Depuis, les scientifiques ont creusé la question et la couche neigeuse. A Météo France, la base de données Scampei a livré des projections plus précises sur les 23 massifs des Alpes françaises en tenant compte de trois niveaux d’altitude. En 2030, à 1 200 mètres d’altitude, dans le Chablais, un massif niché contre le lac Léman, le nombre moyen de jours par an où la hauteur de neige au sol dépassera 5 centimètres sera réduit d’un tiers dans le meilleur des scénarios climatiques, de plus de deux tiers dans le pire. Pour la même configuration d’altitude et de temps, le Champsaur, pays de marmottes, dans le sud des Alpes, devra diviser ses jours de neige par deux au minimum, par quatre si rien ne va. Bien sûr, les hautes altitudes s’en sortent mieux. Même si à 2 400 mètres, l’épaisseur moyenne du manteau neigeux du célèbre massif de la Maurienne pourrait être divisé par deux vers 2070, dans le pire des scénarios bien entendu. Indéniablement, c’est la moyenne montagne qui va fondre en premier. « A l’échelle d’une vie humaine, on ne sentira pas réellement la différence, précise Daniel Goetz, du Centre d’études de la neige de Météo France. Mais si nos modèles sont exacts, pour les deux générations qui nous suivent, ça va être plus compliqué. »
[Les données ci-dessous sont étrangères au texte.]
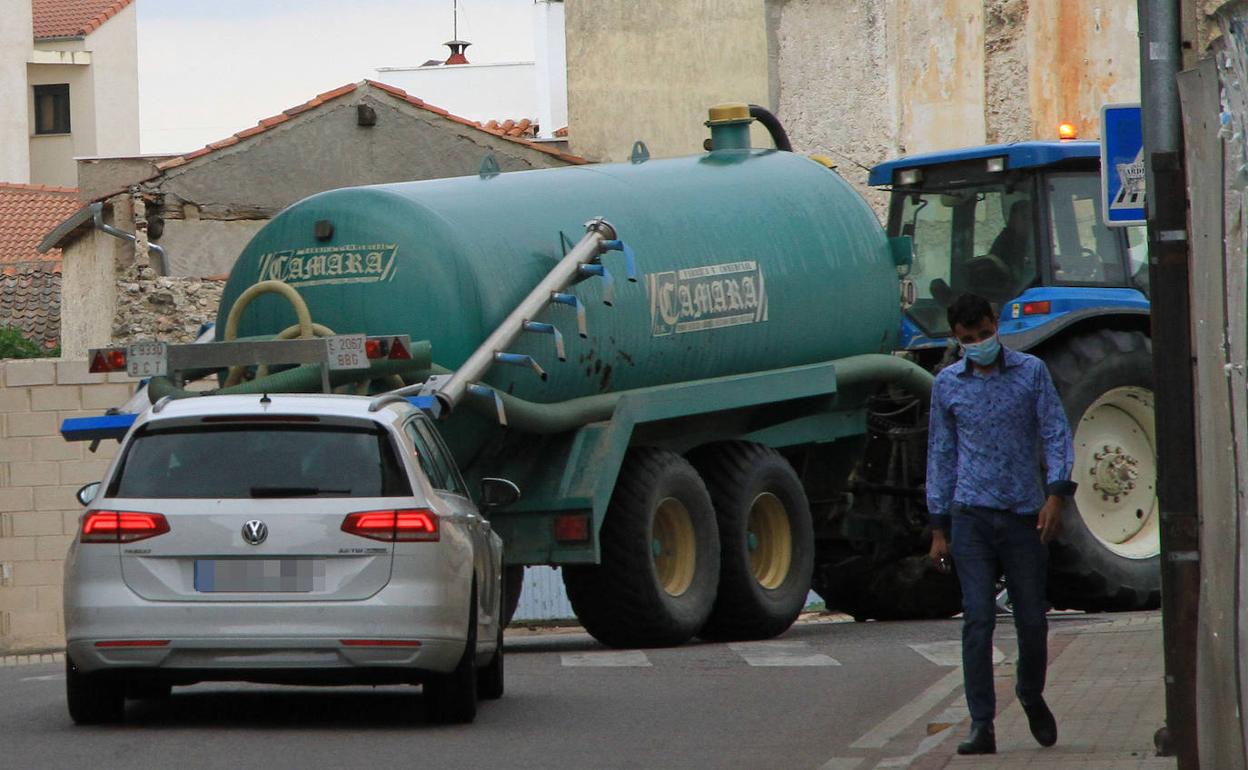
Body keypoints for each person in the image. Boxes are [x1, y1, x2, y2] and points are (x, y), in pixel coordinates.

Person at [926, 292, 1076, 756]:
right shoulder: (947, 385)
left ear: (997, 324)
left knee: (1031, 618)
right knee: (978, 618)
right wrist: (938, 526)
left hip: (1022, 515)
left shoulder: (1030, 373)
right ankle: (981, 724)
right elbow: (941, 453)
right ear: (956, 338)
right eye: (968, 338)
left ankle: (1029, 692)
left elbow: (1054, 431)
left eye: (985, 333)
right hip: (970, 516)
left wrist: (1056, 494)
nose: (978, 343)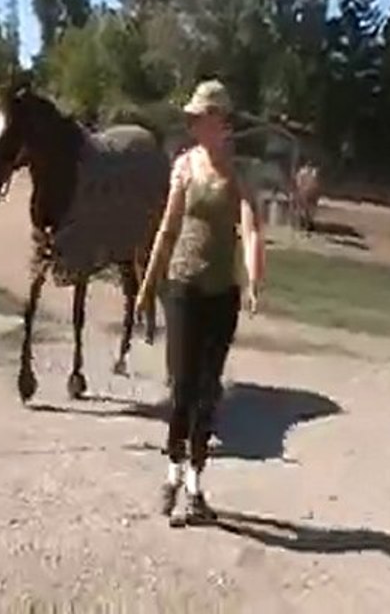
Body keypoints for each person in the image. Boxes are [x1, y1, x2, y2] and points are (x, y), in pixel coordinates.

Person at [135, 79, 266, 526]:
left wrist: (253, 278)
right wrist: (147, 286)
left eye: (202, 118)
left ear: (221, 122)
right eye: (192, 119)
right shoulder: (185, 166)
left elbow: (251, 227)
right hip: (183, 287)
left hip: (221, 294)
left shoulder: (239, 172)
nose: (194, 125)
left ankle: (194, 484)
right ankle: (172, 472)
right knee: (182, 387)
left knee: (209, 391)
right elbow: (168, 228)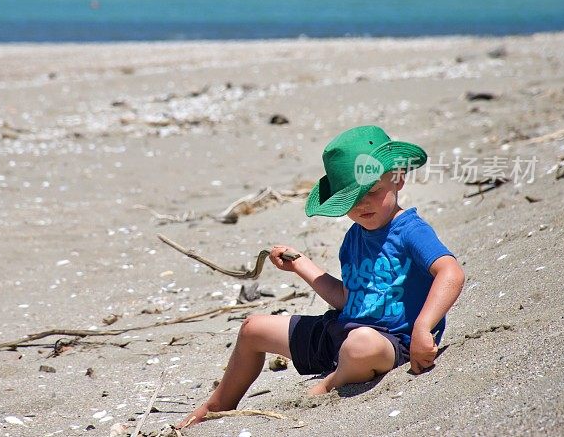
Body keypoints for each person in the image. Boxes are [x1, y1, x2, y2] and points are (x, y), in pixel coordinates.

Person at [179, 125, 465, 428]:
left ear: (397, 179)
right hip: (342, 333)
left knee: (361, 344)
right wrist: (301, 264)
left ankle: (330, 383)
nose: (362, 205)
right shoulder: (354, 238)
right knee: (254, 328)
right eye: (351, 199)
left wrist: (423, 327)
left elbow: (451, 272)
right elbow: (348, 298)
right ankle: (219, 403)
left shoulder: (410, 230)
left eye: (372, 192)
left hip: (393, 343)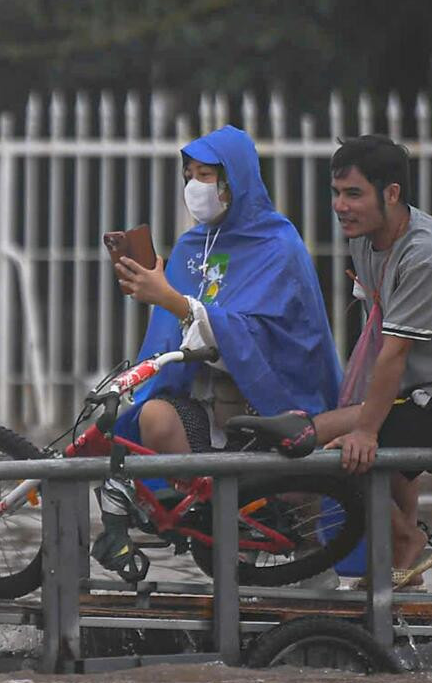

« La première réaction face à l’aléa météorologique a été d’investir dans la neige de culture, c’était une réponse d’adaptation technique, analyse Emmanuelle George-Marcelpoil, directrice de l’unité Développement des territoires montagnards de l’Institut de recherche en sciences et technologies pour l’environnement et l’agriculture. Mais depuis les années 2000, les politiques publiques ne soutiennent plus ce type d’investissements pour des raisons économiques et environnementales. » Nouvel objectif : la diversification. Mais les stations continuent pourtant à y croire, à la neige, parfois jusqu’à épuisement. Il y a deux ans, après de multiples rebondissements, la station de Drouzin-le-Mont, à 1 230m d’altitude, dans la vallée d’Aulps, en Haute-Savoie, a dû stopper ses remontées mécaniques quand l’exploitant s’est tout simplement retiré. Des logements de ski étaient encore en construction… Aujourd’hui, la commune du Biot, dont dépend la station, essaye d’imaginer des activités de montagne douce, terme un peu flou qui signifie avant tout que les administrés refusent de tout perdre… Dans la vallée d’à côté, les Hauts-Savoyards suivent depuis quelques années les péripéties de la station d’Abondance, à 930 mètres d’altitude. Après deux années de fermeture, l’arrivée d’un riche Américain du Colorado puis son départ, la mairie tient tant bien que mal les rênes de son domaine skiable. Pour combien de temps encore ? « Les maires sont démunis, les solutions sont à inventer et pour le moment, le choix le plus simple, c’est de continuer à faire ce que l’on sait faire », note Emmanuelle George-Marcelpoil.